Repeat the data below word for word.
Content starts
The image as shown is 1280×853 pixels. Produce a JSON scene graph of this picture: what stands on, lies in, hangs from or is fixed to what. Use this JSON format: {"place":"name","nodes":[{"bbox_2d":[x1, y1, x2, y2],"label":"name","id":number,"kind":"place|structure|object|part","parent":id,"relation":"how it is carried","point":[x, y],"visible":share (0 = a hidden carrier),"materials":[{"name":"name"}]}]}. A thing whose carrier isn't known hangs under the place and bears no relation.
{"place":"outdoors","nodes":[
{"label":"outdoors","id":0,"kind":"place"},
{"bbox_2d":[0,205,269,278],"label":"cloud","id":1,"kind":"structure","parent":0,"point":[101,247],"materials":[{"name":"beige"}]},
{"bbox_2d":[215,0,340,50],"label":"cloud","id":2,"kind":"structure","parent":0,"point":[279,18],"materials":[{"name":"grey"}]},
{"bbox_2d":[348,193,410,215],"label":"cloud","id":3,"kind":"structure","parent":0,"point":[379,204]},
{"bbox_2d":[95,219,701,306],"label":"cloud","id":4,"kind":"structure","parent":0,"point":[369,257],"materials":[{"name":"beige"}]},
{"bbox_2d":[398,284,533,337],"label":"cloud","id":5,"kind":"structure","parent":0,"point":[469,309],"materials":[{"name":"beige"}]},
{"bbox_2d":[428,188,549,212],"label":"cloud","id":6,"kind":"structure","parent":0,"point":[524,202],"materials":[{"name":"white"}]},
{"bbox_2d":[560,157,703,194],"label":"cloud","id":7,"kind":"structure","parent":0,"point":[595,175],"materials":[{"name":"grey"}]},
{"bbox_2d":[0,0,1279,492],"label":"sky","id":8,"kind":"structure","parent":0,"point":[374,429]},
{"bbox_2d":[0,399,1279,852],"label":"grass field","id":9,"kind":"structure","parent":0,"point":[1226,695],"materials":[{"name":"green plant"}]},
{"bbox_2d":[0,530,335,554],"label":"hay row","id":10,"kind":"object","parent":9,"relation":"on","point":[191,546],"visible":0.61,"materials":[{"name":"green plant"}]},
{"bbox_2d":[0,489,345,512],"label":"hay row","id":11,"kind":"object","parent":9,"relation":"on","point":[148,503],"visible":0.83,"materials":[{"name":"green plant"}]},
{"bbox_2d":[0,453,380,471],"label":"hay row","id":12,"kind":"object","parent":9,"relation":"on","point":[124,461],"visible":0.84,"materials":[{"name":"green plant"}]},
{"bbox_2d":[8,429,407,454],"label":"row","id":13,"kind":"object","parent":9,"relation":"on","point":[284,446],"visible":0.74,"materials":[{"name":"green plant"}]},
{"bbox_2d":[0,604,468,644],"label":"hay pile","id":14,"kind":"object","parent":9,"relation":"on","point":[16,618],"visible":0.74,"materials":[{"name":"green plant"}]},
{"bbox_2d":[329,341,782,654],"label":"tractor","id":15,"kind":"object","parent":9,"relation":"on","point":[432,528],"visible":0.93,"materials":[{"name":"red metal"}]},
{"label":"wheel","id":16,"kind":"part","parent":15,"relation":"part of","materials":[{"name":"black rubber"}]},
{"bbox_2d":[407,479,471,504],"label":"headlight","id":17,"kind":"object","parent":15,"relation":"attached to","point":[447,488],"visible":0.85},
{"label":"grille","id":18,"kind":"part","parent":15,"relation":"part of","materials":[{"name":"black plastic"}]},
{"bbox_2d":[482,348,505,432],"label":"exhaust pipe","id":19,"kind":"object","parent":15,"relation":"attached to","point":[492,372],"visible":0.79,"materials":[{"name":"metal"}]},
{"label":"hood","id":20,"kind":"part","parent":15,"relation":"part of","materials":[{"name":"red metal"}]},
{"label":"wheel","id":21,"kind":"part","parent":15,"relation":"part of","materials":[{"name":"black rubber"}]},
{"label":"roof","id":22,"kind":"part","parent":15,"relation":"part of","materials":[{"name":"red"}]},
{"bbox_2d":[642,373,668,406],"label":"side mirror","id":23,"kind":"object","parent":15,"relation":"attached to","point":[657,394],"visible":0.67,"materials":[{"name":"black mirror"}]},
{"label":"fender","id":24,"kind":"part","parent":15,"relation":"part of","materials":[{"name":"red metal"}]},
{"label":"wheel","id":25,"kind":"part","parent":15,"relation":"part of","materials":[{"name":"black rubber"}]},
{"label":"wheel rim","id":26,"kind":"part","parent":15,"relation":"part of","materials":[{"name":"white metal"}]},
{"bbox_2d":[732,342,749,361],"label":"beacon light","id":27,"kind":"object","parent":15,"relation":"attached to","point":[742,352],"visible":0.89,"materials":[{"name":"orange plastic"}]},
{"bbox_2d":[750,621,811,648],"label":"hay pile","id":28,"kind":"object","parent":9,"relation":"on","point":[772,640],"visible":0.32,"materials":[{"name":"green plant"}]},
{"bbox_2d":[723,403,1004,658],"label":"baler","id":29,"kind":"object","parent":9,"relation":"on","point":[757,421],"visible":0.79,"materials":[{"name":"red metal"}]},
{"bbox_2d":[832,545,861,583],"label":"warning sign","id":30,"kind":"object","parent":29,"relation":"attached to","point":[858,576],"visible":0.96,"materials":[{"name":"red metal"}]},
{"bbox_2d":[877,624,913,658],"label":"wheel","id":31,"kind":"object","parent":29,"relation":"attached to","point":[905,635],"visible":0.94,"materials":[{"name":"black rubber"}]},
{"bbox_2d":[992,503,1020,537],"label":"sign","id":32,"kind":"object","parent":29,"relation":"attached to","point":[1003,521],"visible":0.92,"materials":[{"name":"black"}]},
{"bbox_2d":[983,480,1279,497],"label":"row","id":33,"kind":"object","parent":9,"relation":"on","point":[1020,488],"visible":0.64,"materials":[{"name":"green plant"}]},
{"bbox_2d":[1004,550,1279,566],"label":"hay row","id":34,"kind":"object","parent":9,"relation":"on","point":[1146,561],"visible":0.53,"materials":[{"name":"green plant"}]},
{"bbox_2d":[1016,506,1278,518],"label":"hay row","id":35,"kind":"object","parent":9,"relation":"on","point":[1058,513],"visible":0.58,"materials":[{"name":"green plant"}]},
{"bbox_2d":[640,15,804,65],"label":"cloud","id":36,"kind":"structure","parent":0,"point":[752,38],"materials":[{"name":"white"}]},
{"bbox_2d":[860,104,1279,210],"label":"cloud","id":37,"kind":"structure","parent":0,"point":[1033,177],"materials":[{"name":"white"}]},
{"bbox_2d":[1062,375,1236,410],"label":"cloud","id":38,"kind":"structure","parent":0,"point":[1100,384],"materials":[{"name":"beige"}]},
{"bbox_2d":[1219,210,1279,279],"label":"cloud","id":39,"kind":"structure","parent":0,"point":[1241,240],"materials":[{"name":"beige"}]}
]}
Content ends
Final answer
The image as shown is 1280×853 pixels. Produce a JSON scene graph of this picture: what stands on, lies in, hangs from or is fixed to what. Use this JSON format: {"place":"name","nodes":[{"bbox_2d":[x1, y1, x2, y2],"label":"name","id":number,"kind":"place|structure|object|part","parent":id,"relation":"how it is carried","point":[x, y],"visible":share (0 = a hidden carrier),"materials":[{"name":"name"}]}]}. A thing whose carrier isn't known hangs under the place and bears no relation.
{"place":"outdoors","nodes":[
{"label":"outdoors","id":0,"kind":"place"},
{"bbox_2d":[0,205,269,278],"label":"cloud","id":1,"kind":"structure","parent":0,"point":[101,247],"materials":[{"name":"beige"}]},
{"bbox_2d":[215,0,340,50],"label":"cloud","id":2,"kind":"structure","parent":0,"point":[279,18],"materials":[{"name":"grey"}]},
{"bbox_2d":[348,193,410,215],"label":"cloud","id":3,"kind":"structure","parent":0,"point":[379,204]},
{"bbox_2d":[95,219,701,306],"label":"cloud","id":4,"kind":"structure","parent":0,"point":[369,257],"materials":[{"name":"beige"}]},
{"bbox_2d":[398,284,533,337],"label":"cloud","id":5,"kind":"structure","parent":0,"point":[469,309],"materials":[{"name":"beige"}]},
{"bbox_2d":[428,188,549,212],"label":"cloud","id":6,"kind":"structure","parent":0,"point":[524,202],"materials":[{"name":"white"}]},
{"bbox_2d":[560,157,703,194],"label":"cloud","id":7,"kind":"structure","parent":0,"point":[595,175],"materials":[{"name":"grey"}]},
{"bbox_2d":[0,0,1279,492],"label":"sky","id":8,"kind":"structure","parent":0,"point":[374,429]},
{"bbox_2d":[0,399,1279,852],"label":"grass field","id":9,"kind":"structure","parent":0,"point":[1226,695],"materials":[{"name":"green plant"}]},
{"bbox_2d":[0,530,335,554],"label":"hay row","id":10,"kind":"object","parent":9,"relation":"on","point":[191,546],"visible":0.61,"materials":[{"name":"green plant"}]},
{"bbox_2d":[0,489,345,512],"label":"hay row","id":11,"kind":"object","parent":9,"relation":"on","point":[148,503],"visible":0.83,"materials":[{"name":"green plant"}]},
{"bbox_2d":[0,453,380,471],"label":"hay row","id":12,"kind":"object","parent":9,"relation":"on","point":[124,461],"visible":0.84,"materials":[{"name":"green plant"}]},
{"bbox_2d":[8,429,407,454],"label":"row","id":13,"kind":"object","parent":9,"relation":"on","point":[284,446],"visible":0.74,"materials":[{"name":"green plant"}]},
{"bbox_2d":[0,604,468,644],"label":"hay pile","id":14,"kind":"object","parent":9,"relation":"on","point":[16,618],"visible":0.74,"materials":[{"name":"green plant"}]},
{"bbox_2d":[329,341,782,654],"label":"tractor","id":15,"kind":"object","parent":9,"relation":"on","point":[432,528],"visible":0.93,"materials":[{"name":"red metal"}]},
{"label":"wheel","id":16,"kind":"part","parent":15,"relation":"part of","materials":[{"name":"black rubber"}]},
{"bbox_2d":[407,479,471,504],"label":"headlight","id":17,"kind":"object","parent":15,"relation":"attached to","point":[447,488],"visible":0.85},
{"label":"grille","id":18,"kind":"part","parent":15,"relation":"part of","materials":[{"name":"black plastic"}]},
{"bbox_2d":[482,348,505,432],"label":"exhaust pipe","id":19,"kind":"object","parent":15,"relation":"attached to","point":[492,372],"visible":0.79,"materials":[{"name":"metal"}]},
{"label":"hood","id":20,"kind":"part","parent":15,"relation":"part of","materials":[{"name":"red metal"}]},
{"label":"wheel","id":21,"kind":"part","parent":15,"relation":"part of","materials":[{"name":"black rubber"}]},
{"label":"roof","id":22,"kind":"part","parent":15,"relation":"part of","materials":[{"name":"red"}]},
{"bbox_2d":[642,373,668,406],"label":"side mirror","id":23,"kind":"object","parent":15,"relation":"attached to","point":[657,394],"visible":0.67,"materials":[{"name":"black mirror"}]},
{"label":"fender","id":24,"kind":"part","parent":15,"relation":"part of","materials":[{"name":"red metal"}]},
{"label":"wheel","id":25,"kind":"part","parent":15,"relation":"part of","materials":[{"name":"black rubber"}]},
{"label":"wheel rim","id":26,"kind":"part","parent":15,"relation":"part of","materials":[{"name":"white metal"}]},
{"bbox_2d":[732,342,749,361],"label":"beacon light","id":27,"kind":"object","parent":15,"relation":"attached to","point":[742,352],"visible":0.89,"materials":[{"name":"orange plastic"}]},
{"bbox_2d":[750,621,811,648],"label":"hay pile","id":28,"kind":"object","parent":9,"relation":"on","point":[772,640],"visible":0.32,"materials":[{"name":"green plant"}]},
{"bbox_2d":[723,403,1004,658],"label":"baler","id":29,"kind":"object","parent":9,"relation":"on","point":[757,421],"visible":0.79,"materials":[{"name":"red metal"}]},
{"bbox_2d":[832,545,861,583],"label":"warning sign","id":30,"kind":"object","parent":29,"relation":"attached to","point":[858,576],"visible":0.96,"materials":[{"name":"red metal"}]},
{"bbox_2d":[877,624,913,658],"label":"wheel","id":31,"kind":"object","parent":29,"relation":"attached to","point":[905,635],"visible":0.94,"materials":[{"name":"black rubber"}]},
{"bbox_2d":[992,503,1020,537],"label":"sign","id":32,"kind":"object","parent":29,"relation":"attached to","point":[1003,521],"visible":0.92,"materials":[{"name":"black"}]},
{"bbox_2d":[983,480,1279,497],"label":"row","id":33,"kind":"object","parent":9,"relation":"on","point":[1020,488],"visible":0.64,"materials":[{"name":"green plant"}]},
{"bbox_2d":[1004,550,1279,566],"label":"hay row","id":34,"kind":"object","parent":9,"relation":"on","point":[1146,561],"visible":0.53,"materials":[{"name":"green plant"}]},
{"bbox_2d":[1016,506,1278,518],"label":"hay row","id":35,"kind":"object","parent":9,"relation":"on","point":[1058,513],"visible":0.58,"materials":[{"name":"green plant"}]},
{"bbox_2d":[640,15,804,65],"label":"cloud","id":36,"kind":"structure","parent":0,"point":[752,38],"materials":[{"name":"white"}]},
{"bbox_2d":[860,104,1279,210],"label":"cloud","id":37,"kind":"structure","parent":0,"point":[1033,177],"materials":[{"name":"white"}]},
{"bbox_2d":[1062,375,1236,410],"label":"cloud","id":38,"kind":"structure","parent":0,"point":[1100,384],"materials":[{"name":"beige"}]},
{"bbox_2d":[1219,210,1279,279],"label":"cloud","id":39,"kind":"structure","parent":0,"point":[1241,240],"materials":[{"name":"beige"}]}
]}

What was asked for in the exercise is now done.